• **ASSIGNMENT**:
Word for word, please restate the lines from the beginning of the data through the line in which "UEZ (раніше GE" appears.

• **Data entries**:
= = = = =
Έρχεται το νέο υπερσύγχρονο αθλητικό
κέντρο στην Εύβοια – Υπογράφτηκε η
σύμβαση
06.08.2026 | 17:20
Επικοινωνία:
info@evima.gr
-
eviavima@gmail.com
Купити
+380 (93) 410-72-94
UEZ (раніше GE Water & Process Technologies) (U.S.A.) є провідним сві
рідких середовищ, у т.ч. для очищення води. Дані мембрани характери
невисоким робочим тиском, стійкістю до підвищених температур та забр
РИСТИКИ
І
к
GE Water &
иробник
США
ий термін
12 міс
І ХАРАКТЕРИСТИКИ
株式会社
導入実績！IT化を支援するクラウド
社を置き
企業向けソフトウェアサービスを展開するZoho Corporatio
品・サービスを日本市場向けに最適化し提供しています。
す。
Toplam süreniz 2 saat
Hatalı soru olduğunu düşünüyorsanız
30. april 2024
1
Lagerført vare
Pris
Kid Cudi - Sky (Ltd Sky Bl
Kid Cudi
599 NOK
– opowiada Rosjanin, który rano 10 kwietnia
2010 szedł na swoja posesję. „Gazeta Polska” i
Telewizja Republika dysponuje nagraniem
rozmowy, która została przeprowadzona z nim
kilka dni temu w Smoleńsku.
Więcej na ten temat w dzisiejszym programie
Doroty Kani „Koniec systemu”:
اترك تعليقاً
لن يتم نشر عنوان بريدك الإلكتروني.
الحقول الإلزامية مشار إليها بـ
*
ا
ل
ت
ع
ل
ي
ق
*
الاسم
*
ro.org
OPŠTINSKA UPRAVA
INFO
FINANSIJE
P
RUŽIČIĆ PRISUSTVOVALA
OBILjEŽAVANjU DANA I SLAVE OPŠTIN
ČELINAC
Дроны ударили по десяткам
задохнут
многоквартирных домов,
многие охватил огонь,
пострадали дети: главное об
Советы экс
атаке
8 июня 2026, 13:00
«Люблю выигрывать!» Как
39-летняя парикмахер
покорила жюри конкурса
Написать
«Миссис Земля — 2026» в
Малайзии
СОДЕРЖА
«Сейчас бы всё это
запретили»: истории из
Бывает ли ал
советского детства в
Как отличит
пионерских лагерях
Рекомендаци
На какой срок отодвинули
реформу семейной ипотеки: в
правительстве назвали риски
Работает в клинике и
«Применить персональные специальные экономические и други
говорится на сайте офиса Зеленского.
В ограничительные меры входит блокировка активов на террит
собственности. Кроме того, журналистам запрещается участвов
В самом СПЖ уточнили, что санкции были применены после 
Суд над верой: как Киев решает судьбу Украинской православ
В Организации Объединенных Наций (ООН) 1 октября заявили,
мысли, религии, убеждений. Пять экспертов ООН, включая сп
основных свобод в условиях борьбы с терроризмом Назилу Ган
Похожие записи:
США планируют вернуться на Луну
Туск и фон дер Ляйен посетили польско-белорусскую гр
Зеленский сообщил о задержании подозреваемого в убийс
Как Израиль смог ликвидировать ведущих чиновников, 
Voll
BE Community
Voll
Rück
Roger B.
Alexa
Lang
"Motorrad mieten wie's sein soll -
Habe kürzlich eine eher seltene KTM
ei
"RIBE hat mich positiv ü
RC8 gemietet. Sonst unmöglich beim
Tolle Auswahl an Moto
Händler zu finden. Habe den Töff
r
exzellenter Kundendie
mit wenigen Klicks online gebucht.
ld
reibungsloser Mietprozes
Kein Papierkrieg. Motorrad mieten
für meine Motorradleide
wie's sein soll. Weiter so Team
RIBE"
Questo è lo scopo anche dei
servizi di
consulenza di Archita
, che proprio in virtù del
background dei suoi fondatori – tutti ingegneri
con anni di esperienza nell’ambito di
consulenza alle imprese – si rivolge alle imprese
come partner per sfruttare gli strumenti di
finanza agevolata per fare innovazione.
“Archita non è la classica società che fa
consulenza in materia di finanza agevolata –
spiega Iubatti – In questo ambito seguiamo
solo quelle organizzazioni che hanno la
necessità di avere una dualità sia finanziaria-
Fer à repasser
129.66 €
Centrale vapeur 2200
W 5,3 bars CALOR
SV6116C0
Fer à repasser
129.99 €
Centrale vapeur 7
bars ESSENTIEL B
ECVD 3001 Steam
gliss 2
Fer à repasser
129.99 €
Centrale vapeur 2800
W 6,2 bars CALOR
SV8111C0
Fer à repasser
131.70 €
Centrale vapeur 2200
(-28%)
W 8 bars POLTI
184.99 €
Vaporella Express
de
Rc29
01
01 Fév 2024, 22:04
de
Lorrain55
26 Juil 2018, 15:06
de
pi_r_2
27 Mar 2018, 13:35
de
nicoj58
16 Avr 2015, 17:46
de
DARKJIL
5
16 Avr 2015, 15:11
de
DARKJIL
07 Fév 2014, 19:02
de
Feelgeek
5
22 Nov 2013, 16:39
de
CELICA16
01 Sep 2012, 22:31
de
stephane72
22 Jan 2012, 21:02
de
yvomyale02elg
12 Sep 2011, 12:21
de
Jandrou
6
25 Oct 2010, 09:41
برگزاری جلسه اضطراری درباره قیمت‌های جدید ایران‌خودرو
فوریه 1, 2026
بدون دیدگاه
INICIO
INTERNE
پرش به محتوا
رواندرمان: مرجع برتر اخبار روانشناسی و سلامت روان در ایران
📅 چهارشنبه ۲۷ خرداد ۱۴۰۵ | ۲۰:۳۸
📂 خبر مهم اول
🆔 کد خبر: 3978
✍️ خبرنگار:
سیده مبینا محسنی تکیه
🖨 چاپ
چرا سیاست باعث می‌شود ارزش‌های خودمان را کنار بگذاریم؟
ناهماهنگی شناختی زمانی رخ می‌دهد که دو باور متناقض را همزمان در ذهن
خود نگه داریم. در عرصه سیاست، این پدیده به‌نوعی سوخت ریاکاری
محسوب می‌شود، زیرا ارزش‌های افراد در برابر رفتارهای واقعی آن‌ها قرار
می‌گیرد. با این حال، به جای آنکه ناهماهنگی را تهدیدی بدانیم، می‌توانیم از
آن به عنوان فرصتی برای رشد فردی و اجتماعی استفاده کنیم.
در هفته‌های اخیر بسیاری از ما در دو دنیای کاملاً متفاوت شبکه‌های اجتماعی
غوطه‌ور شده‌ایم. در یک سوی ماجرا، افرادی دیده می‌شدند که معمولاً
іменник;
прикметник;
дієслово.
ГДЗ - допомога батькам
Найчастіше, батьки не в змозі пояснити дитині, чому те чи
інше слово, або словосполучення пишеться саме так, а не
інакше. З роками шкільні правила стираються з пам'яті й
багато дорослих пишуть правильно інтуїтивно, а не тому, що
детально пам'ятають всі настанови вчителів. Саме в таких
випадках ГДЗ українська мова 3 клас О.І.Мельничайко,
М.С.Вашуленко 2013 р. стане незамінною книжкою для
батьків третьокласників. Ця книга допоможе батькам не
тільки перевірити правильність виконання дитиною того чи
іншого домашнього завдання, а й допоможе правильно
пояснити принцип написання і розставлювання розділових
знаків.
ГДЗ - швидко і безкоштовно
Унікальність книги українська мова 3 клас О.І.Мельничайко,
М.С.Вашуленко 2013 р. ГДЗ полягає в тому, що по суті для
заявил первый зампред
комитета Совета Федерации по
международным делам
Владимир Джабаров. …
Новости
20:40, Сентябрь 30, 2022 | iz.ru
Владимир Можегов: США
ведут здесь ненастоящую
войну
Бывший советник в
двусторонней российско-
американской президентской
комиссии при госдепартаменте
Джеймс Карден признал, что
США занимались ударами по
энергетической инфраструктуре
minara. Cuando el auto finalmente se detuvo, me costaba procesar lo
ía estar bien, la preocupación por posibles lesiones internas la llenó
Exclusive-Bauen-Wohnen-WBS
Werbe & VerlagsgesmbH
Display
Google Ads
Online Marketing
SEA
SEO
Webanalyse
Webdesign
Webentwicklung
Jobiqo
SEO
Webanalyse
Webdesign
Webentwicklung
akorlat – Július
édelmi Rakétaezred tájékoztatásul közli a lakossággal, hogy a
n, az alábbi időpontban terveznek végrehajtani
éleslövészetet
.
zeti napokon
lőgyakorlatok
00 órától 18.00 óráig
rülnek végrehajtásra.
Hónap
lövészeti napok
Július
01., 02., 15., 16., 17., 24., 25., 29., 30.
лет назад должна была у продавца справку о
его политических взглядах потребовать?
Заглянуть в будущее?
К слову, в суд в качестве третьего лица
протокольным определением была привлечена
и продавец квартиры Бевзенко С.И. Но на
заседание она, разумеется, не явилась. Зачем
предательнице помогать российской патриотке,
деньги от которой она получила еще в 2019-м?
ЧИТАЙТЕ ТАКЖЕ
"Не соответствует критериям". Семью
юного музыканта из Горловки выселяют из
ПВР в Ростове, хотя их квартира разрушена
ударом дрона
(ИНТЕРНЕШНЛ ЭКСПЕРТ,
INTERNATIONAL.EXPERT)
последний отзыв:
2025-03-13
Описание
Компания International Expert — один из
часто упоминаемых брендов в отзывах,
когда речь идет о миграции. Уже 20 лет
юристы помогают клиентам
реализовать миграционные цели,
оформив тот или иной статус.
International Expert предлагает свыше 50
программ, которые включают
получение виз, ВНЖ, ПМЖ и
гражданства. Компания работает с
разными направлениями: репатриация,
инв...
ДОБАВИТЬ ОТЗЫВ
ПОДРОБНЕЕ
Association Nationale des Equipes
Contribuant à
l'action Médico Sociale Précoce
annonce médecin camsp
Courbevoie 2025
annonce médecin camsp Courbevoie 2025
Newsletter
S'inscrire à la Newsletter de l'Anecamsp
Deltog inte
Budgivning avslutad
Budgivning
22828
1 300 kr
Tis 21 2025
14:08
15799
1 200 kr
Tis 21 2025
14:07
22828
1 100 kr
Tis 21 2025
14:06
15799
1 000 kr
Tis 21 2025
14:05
= = = = =
• **ANSWER FOR THIS EXERCISE**:
Έρχεται το νέο υπερσύγχρονο αθλητικό
κέντρο στην Εύβοια – Υπογράφτηκε η
σύμβαση
06.08.2026 | 17:20
Επικοινωνία:
info@evima.gr
-
eviavima@gmail.com
Купити
+380 (93) 410-72-94
UEZ (раніше GE Water & Process Technologies) (U.S.A.) є провідним сві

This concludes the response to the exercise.